Document passage:
'''

Say what you wanna say and let the words fall out...honestly
I wanna see you be brave

Pretty pretty please, don't you ever ever feel
Like you're less than, less than perfect


Posts: 12166 | Registered: Jun 2009 | From: DeepInTheHeartOf, TX
caregiver9000
Member
Member # 28622
Default  Posted: 9:09 AM, November 9th (Saturday)

For me, court alone would be enough to put me on a roller coaster ride. I hate court. I hate the feeling like a child being scolded for doing "something" wrong. I hate the dirty feel of the building and the stale air and the condescension that abounds. UGH!

I sympathize with the emotional toll. (((hugs)))

And may he fall off the face of the earth... and have a rather nasty "landing." It is the impact that gets 'em, not the fall.


Me: 44, independent, happy, despite co-parenting with a lower muppet
FT "Stretch" (and Skew!) ;)
DS 13 DS 10
S 5/2010
D 12/2012

Posts: 5861 | Registered: May 2010 | From: a better place
Nature_Girl
Member
Member # 32554
Default  Posted: 9:53 AM, November 9th (Saturday)

I think you need to smudge stick yourself.


Me = BS (Stay-at-home-mom)
Him = EX-d out (abusive troglodyte NPD SA)
3 tween-aged kids
Together 20 years
D-Day: Memorial Weekend 2011
2013 - I DIVORCED HIM, I'M FREE!
http://www.youtube.com/watch?v=RBOJpIwF47Y

Posts: 9827 | Registered: Jun 2011 | From: USA
nowiknow23
Guide
Member # 33226
Default  Posted: 10:12 AM, November 9th (Saturday)

Hope you're feeling better today, tesla.

((((hugs))))


You can call me NIK

"If you carry joy in your heart, you can heal any moment."

'''

Stored data entries:
'''

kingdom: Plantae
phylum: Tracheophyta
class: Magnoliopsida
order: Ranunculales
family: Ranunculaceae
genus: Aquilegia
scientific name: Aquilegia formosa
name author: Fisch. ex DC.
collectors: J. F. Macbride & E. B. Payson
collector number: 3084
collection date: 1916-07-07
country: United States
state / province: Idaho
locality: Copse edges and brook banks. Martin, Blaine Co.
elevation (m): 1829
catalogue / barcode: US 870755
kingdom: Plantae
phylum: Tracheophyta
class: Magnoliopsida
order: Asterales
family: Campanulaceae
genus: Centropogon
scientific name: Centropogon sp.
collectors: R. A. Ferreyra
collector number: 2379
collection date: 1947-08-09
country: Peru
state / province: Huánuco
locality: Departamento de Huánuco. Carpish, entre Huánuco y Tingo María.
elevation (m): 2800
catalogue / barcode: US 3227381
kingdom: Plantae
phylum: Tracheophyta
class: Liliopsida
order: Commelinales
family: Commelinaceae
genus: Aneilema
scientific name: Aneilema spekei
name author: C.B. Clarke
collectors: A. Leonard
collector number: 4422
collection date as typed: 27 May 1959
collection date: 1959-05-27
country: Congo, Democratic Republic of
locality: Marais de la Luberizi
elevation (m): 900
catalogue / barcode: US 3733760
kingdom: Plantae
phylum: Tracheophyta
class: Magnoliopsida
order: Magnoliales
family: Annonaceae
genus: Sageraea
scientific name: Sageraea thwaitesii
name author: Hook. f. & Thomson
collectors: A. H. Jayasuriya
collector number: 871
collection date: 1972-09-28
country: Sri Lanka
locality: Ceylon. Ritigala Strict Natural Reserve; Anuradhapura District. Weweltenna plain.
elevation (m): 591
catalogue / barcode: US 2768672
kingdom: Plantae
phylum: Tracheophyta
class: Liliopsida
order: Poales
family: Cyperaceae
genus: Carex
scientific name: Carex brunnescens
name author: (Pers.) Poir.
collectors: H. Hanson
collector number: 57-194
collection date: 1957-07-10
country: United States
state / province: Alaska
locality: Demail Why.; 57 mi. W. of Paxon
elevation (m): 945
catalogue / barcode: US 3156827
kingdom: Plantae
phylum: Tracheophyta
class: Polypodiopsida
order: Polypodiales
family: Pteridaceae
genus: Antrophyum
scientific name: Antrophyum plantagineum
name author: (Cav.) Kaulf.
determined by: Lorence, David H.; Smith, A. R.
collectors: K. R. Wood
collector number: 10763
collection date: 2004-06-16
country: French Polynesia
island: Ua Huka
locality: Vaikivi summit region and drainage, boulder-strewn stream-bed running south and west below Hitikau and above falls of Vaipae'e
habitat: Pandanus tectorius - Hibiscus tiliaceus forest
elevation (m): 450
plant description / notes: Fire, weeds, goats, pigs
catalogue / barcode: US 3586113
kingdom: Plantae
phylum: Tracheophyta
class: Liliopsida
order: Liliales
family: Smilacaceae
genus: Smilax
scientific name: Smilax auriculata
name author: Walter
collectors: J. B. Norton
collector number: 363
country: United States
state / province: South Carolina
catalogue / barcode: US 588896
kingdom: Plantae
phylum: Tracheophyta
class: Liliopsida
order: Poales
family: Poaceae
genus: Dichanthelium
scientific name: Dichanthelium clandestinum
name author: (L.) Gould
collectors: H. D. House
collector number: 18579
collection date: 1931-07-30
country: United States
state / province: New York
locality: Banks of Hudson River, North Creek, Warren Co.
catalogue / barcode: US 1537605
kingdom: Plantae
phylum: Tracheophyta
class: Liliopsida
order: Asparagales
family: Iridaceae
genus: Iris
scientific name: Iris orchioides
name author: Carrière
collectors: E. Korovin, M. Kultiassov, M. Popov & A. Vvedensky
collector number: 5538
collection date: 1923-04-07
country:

'''

What to do:
[1] In the forum thread, what does caregiver9000 say "gets 'em" instead of the fall?
[2] Pick up the forum thread where it stops and continue it.

Your written answers:
[1] The impact.

[2]
- Carlos Santana


Posts: 25765 | Registered: Aug 2011
IrishLass518
Member
Member # 34373
Default  Posted: 10:14 AM, November 9th (Saturday)

He's trying to control you, prove that he has some power still. He is failing miserably and you are fighting back. So he pushes harder. He knows he has lost before he even began. It is frustrating.


Me: 46 BS Divorced
Him: 45 Married OW
DDay: 07/04/2008
Divorced: 06/15/2011
5 kids: IrishLass 27,IrishLad 25, IrishLass 23, IrishLad 21 and IrishLad 12
"You can't run from trouble..there ain't no place that far"

Posts: 1778 | Registered: Jan 2012 | From: WA
tesla
Member
Member # 34697
Default  Posted: 9:16 PM, November 9th (Saturday)

Yes, feeling much better today. I desperately need to decompress and I think I managed that today.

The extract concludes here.